Personalized breast cancer treatments could be on the horizon after a breakthrough by scientists.
Genetic mutations have been identified that shed fresh light on why patients with the most common form of the disease don’t respond to treatment.
The finding applies to young women – a population group more likely to develop aggressive tumors.
Senior author Dr. Svasti Haricharan, of Sanford Burnham Prebys Medical Discovery Institute, San Diego, said: “It is well established that as you get older, you’re more likely to develop cancer.
“But we’re finding that this may not be true for all cancers depending on a person’s genetic makeup.
“There may be completely different mechanisms driving cancer in younger and older people, which requires adjusting our view of aging and cancer.”
Patients are usually offered surgery and chemotherapy or radiation treatment before taking hormone-blocking drugs for up to a decade, to try and prevent recurrence.
But as many as a third of patients with stage two disease and over half of the patients with more advanced disease will see it come back, often years later.
The research, published in the journal Science Advances focused on estrogen receptor-positive, HER2 (ER+/HER2) breast cancer – the most common type of breast cancer.
It is usually treated with hormonal therapies. For some patients, these treatments don’t work.
About 20 percent of tumors resist from the very beginning, and up to 40 percent develop resistance over time.

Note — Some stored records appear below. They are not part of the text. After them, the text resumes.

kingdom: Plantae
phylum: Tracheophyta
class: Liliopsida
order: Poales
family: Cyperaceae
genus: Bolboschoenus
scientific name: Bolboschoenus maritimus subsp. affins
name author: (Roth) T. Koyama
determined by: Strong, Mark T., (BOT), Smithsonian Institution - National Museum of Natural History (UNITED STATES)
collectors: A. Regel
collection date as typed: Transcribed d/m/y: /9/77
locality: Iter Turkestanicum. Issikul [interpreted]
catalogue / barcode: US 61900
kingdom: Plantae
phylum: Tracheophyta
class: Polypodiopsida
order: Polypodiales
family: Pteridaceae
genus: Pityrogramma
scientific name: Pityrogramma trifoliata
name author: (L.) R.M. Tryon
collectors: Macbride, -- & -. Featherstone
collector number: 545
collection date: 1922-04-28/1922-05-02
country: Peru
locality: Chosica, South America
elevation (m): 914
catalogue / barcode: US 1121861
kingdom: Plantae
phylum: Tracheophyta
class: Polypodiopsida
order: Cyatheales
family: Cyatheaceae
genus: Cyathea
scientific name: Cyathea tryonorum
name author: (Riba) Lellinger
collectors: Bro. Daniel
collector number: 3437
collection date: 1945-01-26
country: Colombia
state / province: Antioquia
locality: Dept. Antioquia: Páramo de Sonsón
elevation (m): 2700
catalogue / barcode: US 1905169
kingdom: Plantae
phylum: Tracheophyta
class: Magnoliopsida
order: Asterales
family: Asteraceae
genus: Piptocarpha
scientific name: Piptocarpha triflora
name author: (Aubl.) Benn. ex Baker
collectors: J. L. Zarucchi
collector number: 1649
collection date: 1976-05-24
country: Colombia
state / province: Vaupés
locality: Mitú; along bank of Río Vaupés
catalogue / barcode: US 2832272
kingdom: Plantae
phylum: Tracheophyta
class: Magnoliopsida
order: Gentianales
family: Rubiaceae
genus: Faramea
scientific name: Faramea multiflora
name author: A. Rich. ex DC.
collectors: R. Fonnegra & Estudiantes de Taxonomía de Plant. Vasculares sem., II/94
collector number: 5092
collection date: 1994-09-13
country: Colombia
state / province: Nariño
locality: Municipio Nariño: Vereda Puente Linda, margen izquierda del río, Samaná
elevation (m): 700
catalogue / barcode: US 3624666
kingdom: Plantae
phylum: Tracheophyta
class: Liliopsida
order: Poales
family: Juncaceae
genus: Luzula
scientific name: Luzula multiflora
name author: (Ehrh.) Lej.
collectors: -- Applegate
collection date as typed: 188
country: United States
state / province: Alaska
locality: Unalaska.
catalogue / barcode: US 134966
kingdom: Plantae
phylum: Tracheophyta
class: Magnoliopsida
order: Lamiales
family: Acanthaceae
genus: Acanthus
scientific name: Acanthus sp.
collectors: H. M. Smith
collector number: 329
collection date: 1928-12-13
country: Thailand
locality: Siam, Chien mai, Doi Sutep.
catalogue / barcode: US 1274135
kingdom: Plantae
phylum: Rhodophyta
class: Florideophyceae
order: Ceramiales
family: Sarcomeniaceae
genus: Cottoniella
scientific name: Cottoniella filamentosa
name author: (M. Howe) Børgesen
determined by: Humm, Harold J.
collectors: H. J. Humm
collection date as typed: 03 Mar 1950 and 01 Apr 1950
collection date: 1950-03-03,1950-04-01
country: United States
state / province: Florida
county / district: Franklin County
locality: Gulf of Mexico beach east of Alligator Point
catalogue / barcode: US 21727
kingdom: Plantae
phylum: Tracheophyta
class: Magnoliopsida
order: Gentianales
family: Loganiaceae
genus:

Explained Dr. Haricharan: “Understanding how certain forms of breast cancer develop in a way that makes them eventually resist therapy can help us better classify the disease.
“It may also help clinicians adjust the treatment plans for patients who will likely experience resistance to standard treatments. For scientists like myself, it can help guide research to develop new therapies to overcome these obstacles.”
Analysis of a large database of patients revealed that in ER+/HER2, gene variants had a strong link to successful treatment – with effects dependent on age.
Some were only associated with treatment-resistant breast cancer in younger women.
Dr. Haricharan said: “This was a strange finding, so much so that we almost didn’t believe it at first. But the same patterns emerged over and over again in database after database.”
The genes were involved in replication, the process by which cells grow and divide. They are responsible for repairing mistakes when they happen – a process that goes awry in virtually all cancers.
Dr. Haricharan said: “Cell cycle dysregulation occurs so early in the development of cancer that we generally don’t consider whether the individual mutations that cause cell cycle dysregulation can affect cancer’s eventual response to treatment or its ability to spread.”
By connecting the specific type that triggers cancer with the outcome of the disease many years after diagnosis, the US team proposes an entirely new paradigm for thinking about and studying all types of cancer.
Dr. Haricharan said: “This is a radical shift in how we look at cancer, which could have implications well beyond breast cancer.”
They looked at the effect of cell cycle mutations on patient outcomes in other types of cancer.
The mode of cell cycle dysregulation is significant for cancer in women, but less so for cancer in men – suggesting it could depend on sex as well as age.
Added Dr. Haricharan: “These findings emphasize why it is important to study cancer in the context of the life history of the patient.
“Too often, cancer research is focused narrowly on cells in a petri dish, forgetting the whole, complex host system in which these cells transform and grow.”